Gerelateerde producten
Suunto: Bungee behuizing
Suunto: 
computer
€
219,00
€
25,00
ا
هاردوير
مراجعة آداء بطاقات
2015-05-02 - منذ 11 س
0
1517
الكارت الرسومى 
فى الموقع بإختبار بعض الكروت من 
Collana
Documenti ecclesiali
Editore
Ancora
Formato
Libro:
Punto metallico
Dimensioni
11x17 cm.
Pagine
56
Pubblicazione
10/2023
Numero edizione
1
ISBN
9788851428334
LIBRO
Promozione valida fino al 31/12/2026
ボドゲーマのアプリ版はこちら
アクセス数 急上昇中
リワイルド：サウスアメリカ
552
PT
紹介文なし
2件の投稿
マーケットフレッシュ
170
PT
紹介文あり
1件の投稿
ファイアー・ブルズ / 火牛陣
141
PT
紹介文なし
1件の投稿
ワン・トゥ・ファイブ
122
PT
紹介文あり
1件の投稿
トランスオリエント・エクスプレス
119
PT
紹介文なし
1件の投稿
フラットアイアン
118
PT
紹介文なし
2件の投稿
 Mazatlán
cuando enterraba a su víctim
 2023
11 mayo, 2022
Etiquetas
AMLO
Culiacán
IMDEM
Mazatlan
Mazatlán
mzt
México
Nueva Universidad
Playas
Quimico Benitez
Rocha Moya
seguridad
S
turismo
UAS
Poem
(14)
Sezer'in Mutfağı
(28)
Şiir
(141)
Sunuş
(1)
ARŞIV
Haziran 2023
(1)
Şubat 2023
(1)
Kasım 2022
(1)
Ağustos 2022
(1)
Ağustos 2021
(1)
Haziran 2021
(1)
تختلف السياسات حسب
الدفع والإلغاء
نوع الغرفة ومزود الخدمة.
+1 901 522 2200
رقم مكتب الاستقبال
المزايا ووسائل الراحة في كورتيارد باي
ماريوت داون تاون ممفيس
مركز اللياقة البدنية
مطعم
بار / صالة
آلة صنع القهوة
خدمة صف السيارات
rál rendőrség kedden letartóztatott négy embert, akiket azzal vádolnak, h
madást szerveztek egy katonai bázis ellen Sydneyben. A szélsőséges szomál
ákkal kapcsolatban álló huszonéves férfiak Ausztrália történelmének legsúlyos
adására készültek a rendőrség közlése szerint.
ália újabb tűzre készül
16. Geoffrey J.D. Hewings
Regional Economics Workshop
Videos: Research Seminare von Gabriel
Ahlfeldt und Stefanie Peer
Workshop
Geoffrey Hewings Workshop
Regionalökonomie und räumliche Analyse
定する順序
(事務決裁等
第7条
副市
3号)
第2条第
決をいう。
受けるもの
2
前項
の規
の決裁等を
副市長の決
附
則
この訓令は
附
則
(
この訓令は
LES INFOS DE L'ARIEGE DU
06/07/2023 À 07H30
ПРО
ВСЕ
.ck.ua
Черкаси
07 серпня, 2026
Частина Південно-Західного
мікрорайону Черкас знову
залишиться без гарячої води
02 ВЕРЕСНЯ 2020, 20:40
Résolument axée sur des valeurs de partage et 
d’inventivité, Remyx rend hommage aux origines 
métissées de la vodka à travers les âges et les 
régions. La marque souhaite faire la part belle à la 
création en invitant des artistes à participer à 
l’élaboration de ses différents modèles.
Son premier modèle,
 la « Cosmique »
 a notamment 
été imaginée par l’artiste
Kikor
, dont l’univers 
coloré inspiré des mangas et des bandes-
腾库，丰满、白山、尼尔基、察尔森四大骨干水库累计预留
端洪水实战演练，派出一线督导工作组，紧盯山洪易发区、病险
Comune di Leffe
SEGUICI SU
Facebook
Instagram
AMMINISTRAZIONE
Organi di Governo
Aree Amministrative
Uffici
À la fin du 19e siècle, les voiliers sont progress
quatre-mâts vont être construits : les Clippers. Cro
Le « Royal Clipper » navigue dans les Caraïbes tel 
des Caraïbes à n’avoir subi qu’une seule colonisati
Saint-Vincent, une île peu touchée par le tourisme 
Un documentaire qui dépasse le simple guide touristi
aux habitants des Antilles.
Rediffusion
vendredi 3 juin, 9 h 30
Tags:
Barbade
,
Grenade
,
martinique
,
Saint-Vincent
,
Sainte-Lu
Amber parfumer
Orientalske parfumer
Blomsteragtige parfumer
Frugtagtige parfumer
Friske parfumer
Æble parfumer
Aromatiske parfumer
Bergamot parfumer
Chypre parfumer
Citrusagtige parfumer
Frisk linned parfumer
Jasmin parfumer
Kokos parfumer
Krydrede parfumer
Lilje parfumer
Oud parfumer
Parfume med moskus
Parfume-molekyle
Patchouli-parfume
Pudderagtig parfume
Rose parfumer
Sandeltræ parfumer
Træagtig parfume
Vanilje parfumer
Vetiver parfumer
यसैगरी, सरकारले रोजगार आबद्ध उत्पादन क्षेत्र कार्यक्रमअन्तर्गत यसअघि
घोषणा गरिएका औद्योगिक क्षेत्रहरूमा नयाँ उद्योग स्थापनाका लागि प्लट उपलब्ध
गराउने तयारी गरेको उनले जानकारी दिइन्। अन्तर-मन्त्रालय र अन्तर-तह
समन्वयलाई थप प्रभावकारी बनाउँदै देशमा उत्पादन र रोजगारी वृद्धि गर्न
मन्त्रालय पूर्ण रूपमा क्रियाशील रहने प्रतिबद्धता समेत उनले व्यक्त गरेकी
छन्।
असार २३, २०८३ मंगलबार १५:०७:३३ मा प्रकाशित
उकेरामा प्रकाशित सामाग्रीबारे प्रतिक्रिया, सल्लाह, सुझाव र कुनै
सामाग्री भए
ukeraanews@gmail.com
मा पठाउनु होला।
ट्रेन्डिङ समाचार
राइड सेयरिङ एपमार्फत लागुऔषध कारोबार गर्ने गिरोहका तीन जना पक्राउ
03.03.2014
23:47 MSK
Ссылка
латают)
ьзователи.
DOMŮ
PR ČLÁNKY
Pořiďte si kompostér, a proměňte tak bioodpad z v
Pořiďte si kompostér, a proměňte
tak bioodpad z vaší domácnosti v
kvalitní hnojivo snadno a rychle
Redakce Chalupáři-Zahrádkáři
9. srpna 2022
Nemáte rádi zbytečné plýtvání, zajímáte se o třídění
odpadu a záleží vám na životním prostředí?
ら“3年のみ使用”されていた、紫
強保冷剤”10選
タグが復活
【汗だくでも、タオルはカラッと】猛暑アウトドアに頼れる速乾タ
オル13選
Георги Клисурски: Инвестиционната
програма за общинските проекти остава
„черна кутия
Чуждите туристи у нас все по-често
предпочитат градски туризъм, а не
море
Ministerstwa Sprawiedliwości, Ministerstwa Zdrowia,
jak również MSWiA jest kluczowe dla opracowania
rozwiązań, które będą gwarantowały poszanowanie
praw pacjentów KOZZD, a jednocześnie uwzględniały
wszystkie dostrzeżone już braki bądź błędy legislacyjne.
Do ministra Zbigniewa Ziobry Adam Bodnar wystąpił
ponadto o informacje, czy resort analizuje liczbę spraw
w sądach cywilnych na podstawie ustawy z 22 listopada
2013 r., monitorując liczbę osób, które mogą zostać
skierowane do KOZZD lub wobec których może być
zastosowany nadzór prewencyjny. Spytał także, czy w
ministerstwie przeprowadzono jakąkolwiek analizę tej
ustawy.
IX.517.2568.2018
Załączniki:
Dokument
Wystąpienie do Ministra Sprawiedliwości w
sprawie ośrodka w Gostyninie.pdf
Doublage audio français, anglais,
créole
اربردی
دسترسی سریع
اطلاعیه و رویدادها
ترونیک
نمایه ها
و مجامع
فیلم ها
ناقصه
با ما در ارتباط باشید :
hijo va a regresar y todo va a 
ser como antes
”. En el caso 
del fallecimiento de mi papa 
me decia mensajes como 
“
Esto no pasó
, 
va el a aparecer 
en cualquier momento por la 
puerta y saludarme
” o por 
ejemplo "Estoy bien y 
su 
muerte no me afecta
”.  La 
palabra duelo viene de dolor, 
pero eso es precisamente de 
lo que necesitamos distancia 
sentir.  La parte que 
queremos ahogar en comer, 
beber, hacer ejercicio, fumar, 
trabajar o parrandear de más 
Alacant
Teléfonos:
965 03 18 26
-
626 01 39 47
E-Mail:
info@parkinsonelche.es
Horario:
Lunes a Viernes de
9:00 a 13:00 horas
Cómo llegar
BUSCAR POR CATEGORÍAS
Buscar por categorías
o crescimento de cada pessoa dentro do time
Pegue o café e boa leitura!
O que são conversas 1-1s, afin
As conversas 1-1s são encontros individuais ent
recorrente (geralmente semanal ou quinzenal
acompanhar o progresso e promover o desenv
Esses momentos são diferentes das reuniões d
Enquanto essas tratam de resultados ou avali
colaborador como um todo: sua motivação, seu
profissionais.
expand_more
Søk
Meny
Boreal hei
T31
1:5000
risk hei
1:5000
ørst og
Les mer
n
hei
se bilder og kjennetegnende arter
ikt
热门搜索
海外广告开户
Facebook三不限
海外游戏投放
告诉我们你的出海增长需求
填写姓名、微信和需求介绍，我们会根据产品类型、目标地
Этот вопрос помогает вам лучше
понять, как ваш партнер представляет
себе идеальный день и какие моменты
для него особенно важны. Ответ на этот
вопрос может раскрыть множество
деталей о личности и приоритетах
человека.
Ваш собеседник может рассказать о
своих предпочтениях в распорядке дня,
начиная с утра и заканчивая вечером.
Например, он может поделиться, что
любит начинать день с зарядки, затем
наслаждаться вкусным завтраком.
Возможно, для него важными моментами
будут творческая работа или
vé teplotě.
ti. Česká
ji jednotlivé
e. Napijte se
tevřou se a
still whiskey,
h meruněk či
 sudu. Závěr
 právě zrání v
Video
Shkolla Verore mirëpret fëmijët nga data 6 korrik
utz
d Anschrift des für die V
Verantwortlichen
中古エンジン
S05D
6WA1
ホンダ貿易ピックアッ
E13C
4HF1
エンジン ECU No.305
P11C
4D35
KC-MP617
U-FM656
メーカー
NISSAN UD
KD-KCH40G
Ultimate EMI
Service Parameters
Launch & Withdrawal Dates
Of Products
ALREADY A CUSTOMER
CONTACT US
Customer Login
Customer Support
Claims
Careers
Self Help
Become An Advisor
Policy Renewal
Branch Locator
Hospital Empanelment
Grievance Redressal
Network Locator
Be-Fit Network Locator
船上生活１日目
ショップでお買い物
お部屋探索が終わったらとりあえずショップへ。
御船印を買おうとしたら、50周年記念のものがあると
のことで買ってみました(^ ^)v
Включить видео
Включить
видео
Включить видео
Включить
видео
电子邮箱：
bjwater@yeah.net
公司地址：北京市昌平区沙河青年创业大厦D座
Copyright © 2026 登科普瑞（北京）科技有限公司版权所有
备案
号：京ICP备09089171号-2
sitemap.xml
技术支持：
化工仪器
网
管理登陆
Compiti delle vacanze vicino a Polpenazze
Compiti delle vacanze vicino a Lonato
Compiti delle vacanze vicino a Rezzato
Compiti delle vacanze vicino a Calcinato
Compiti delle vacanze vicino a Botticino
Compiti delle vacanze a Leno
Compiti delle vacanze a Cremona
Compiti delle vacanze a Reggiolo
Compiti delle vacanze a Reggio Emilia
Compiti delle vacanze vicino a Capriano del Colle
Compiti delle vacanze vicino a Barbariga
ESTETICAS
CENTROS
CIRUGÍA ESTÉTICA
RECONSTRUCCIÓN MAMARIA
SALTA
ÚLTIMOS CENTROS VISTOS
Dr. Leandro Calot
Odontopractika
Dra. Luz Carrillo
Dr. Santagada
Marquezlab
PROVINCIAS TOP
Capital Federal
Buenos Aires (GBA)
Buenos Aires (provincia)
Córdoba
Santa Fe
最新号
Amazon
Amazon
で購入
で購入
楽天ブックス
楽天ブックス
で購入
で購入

▸ **WRITTEN TASK**
Output each line of the records above exactly, beginning at the first, and stop once the line containing "Numero edizione" has been output.

▸ **ANSWER BELOW**
Gerelateerde producten
Suunto: Bungee behuizing
Suunto: 
computer
€
219,00
€
25,00
ا
هاردوير
مراجعة آداء بطاقات
2015-05-02 - منذ 11 س
0
1517
الكارت الرسومى 
فى الموقع بإختبار بعض الكروت من 
Collana
Documenti ecclesiali
Editore
Ancora
Formato
Libro:
Punto metallico
Dimensioni
11x17 cm.
Pagine
56
Pubblicazione
10/2023
Numero edizione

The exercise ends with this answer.